** What you need to do **
Exact copy, no pictures: output all the records that follow.

(Beginning of Information)

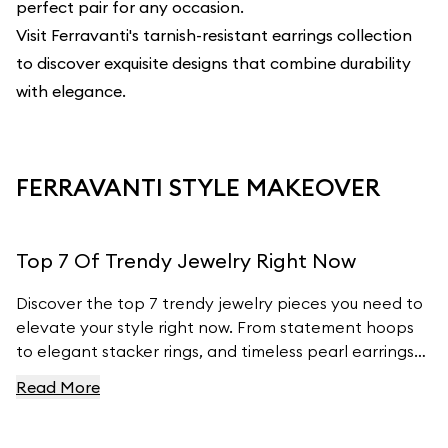
perfect pair for any occasion.
Visit Ferravanti's
tarnish-resistant earrings collection
to discover exquisite designs that combine durability
with elegance.
FERRAVANTI STYLE MAKEOVER
Top 7 Of Trendy Jewelry Right Now
Discover the top 7 trendy jewelry pieces you need to
elevate your style right now. From statement hoops
to elegant stacker rings, and timeless pearl earrings
to customizable charm bracelets, we’ve got the
Read More
latest fashion insights covered. Learn how to
incorporate these must- have pieces into your
wardrobe and stay ahead of the fashion curve with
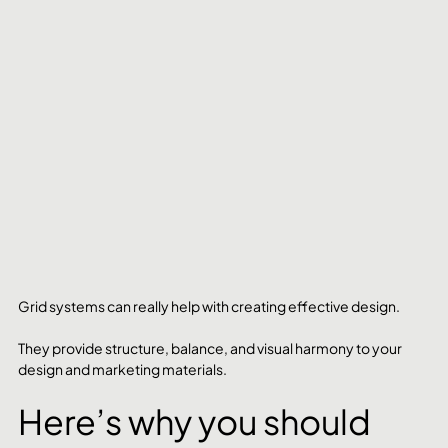
Grid systems can really help with creating effective design.
They provide structure, balance, and visual harmony to your 
design and marketing materials.
Here’s why you should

(End of Information)

** Exercise response **
perfect pair for any occasion.
Visit Ferravanti's
tarnish-resistant earrings collection
to discover exquisite designs that combine durability
with elegance.
FERRAVANTI STYLE MAKEOVER
Top 7 Of Trendy Jewelry Right Now
Discover the top 7 trendy jewelry pieces you need to
elevate your style right now. From statement hoops
to elegant stacker rings, and timeless pearl earrings
to customizable charm bracelets, we’ve got the
Read More
latest fashion insights covered. Learn how to
incorporate these must- have pieces into your
wardrobe and stay ahead of the fashion curve with
Grid systems can really help with creating effective design.
They provide structure, balance, and visual harmony to your 
design and marketing materials.
Here’s why you should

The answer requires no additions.